Taxing times at Pfizer/Allergan

StockTake is shocked – shocked! – that the United States government took such a dim view of Pfizer's proposed $160 billion merger with Allergan, aborted last week following new rules aimed at preventing tax inversions.

The move would have allowed Pfizer to be domiciled in Ireland, thereby slashing its tax bill, although that barely crossed the mind of Pfizer chief executive Ian Read. "This deal is not just about tax benefits," Read protested last November. "This is about great franchises." Read was "excited" about the "really strategic deal" involving two "established" and "innovative" businesses, and would "still try to do the deal" if the tax benefits weren't there. Stunned by the portrayal of the deal as one big tax dodge, he said he "cannot comprehend why it's not being applauded by the political class".

The political class were not alone in their disapproval, Financial Times columnist Michael Skapinker last week condemning Read for attempting deals “that had little to do with the quality of his company’s products or the needs of its customers”.

Cynics, the lot of them.

Apocalypse now again

Corporate profits are suffering a "gut-wrenching slump", the economic cycle is "withering and writhing" and a "tidal wave of corporate default" is coming, says Société Générale permabear Albert Edwards, who last week warned US recession was "virtually inevitable".

Edwards is a colourful character who produces gloriously readable notes, but his warnings of “inevitable” carnage are nothing if not familiar.

In 2010, he warned markets couldn’t escape an “inevitable denouement”; an S&P plunge to 400 is “almost inevitable”, he said in 2011 (it’s now above 2,000); 2012 brought warnings of China’s “almost inevitable” hard landing, while 2014’s warning that profit declines are “inevitably followed by recession shortly thereafter” echoes last week’s apocalyptic utterances.

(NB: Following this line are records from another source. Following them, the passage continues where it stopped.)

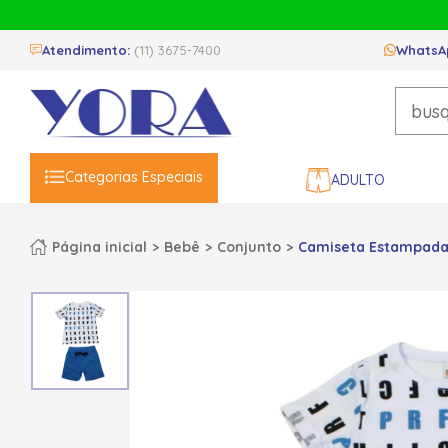
Atendimento:
(11) 3675-7400
WhatsA
Categorias Especiais
ADULTO
Página inicial
Bebê
Conjunto
Camiseta Estampada 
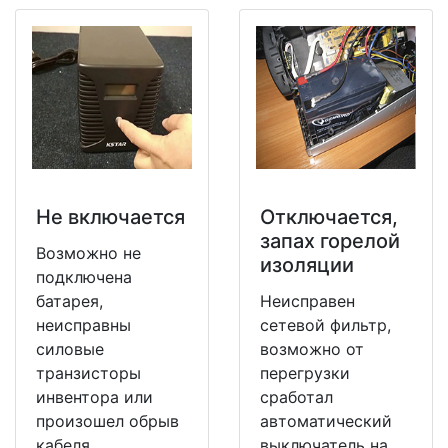
Не включается
Отключается,
запах горелой
Возможно не
изоляции
подключена
батарея,
Неисправен
неисправны
сетевой фильтр,
силовые
возможно от
транзисторы
перегрузки
инвентора или
сработал
произошел обрыв
автоматический
кабеля
выключатель на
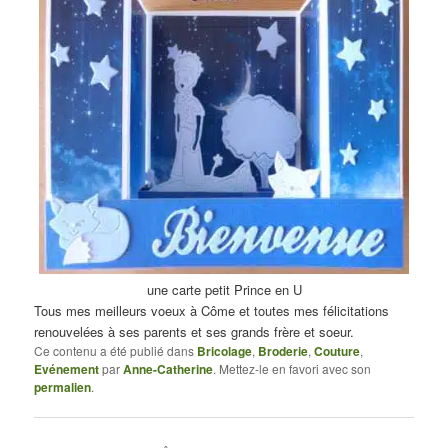
une carte petit Prince en U
Tous mes meilleurs voeux à Côme et toutes mes félicitations
renouvelées à ses parents et ses grands frère et soeur.
Ce contenu a été publié dans
Bricolage
,
Broderie
,
Couture
,
Evénement
par
Anne-Catherine
. Mettez-le en favori avec son
permalien
.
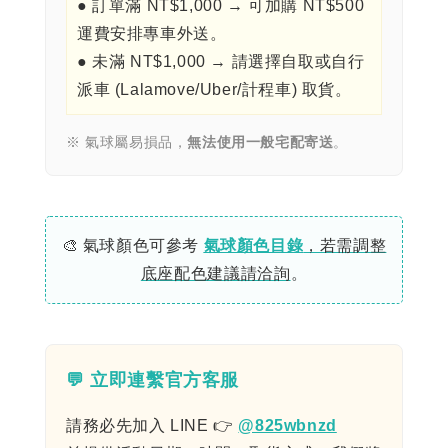
● 訂單滿 NT$1,000 → 可加購 NT$500
運費安排專車外送。
● 未滿 NT$1,000 → 請選擇自取或自行
派車 (Lalamove/Uber/計程車) 取貨。
※ 氣球屬易損品，
無法使用一般宅配寄送
。
🎨 氣球顏色可參考
氣球顏色目錄
，若需調整
底座配色建議請洽詢
。
💬 立即連繫官方客服
請務必先加入 LINE 👉
@825wbnzd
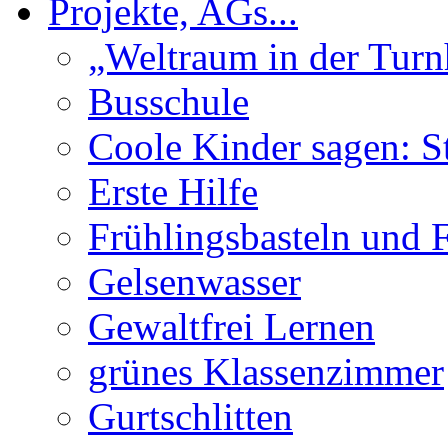
Projekte, AGs...
„Weltraum in der Turn
Busschule
Coole Kinder sagen: S
Erste Hilfe
Frühlingsbasteln und 
Gelsenwasser
Gewaltfrei Lernen
grünes Klassenzimmer
Gurtschlitten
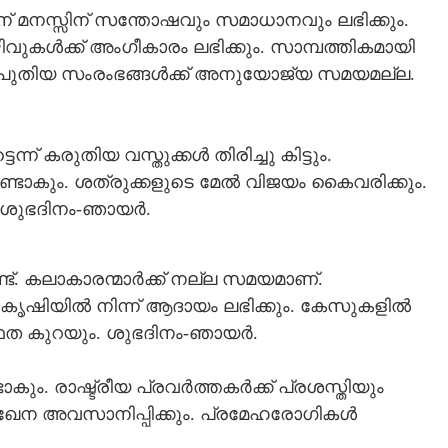
ിന് മനസ്സിന് സന്തോഷവും സമാധാനവും ലഭിക്കും.
ിവുകൾക്ക് അംഗീകാരം ലഭിക്കും. സാമ്പത്തികമായി
ും. പുതിയ സംരംഭങ്ങൾക്ക് അനുയോജ്യ സമയമല്ല.
ന്ന് കരുതിയ വസ്തുക്കൾ തിരിച്ചു കിട്ടും.
ണ്ടാകും. ശത്രുക്കളുടെ മേൽ വിജയം കൈവരിക്കും.
. ശുഭദിനം-ഞായർ.
. കലാകാരന്മാർക്ക് നല്ല സമയമാണ്.
ം. കൃഷിയിൽ നിന്ന് ആദായം ലഭിക്കും. കേസുകളിൽ
ഥത കുറയും. ശുഭദിനം-ഞായർ.
Share this link
ം. രാഷ്ട്രീയ പ്രവർത്തകർക്ക് പ്രശസ്തിയും
ുഖേന അവസാനിപ്പിക്കും. പ്രമേഹരോഗികൾ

‘Inevitable’ means ‘certain to happen, unavoidable’. Still, the financial world would be a poorer place without Edwards’s notes, which are – inevitably – a touch hyperbolic.

Predictions at a crossroads

Albert Edwards is not the only bear given to repetition. Many have been uttering the same warnings since the bull market began in 2009, prompting Michael Batnick of Ritholtz Asset Management to compile a list of phrases that are reliable indicators of someone best ignored. My favourites: "We're in the ___ inning"; "We're at a crossroads"; "Something has to give"; "1929"; "Too far, too fast"; "Eventually, the chickens will come home to roost"; "The canary in the coal mine is ___"; "Never in my lifetime"; "But what about Japan?"; "Manipulation"; "The contrarian in me"; "Cross-currents"; "The real unemployment rate"; "The Fed is misunderstanding ___"; "Like I said last ___"; "Cash is king"; "Uncertainty"; "What people fail to realise"; "1987". Here's another one for the list: "Inevitable."

New low for active managers

Index funds are fine in a bull market, we’re often told, but you need a skilled active manager to steer you through troubled markets. Unfortunately, that theory didn’t quite hold up in the first quarter – just 19 per cent of US equity funds beat their benchmark, Merrill Lynch noted last week, the worst performance since their records began in 1998.

Even before costs are deducted, the average fund underperformed benchmarks by a record 1.9 percentage points during the first quarter. Funds’ 10 most popular stocks underperformed the 10 most unloved stocks by almost 7 percentage points, said Merrill, while separate Goldman Sachs data shows the 50 most popular stocks declined 3.1 per cent in 2016; the least popular gained 5.3 per cent.

As usual, many explanations are being proffered by fund managers, but what it comes down to is that instead of outmanoeuvring a panicked market, they ended up in the wrong stocks and the wrong sectors at the wrong time – again.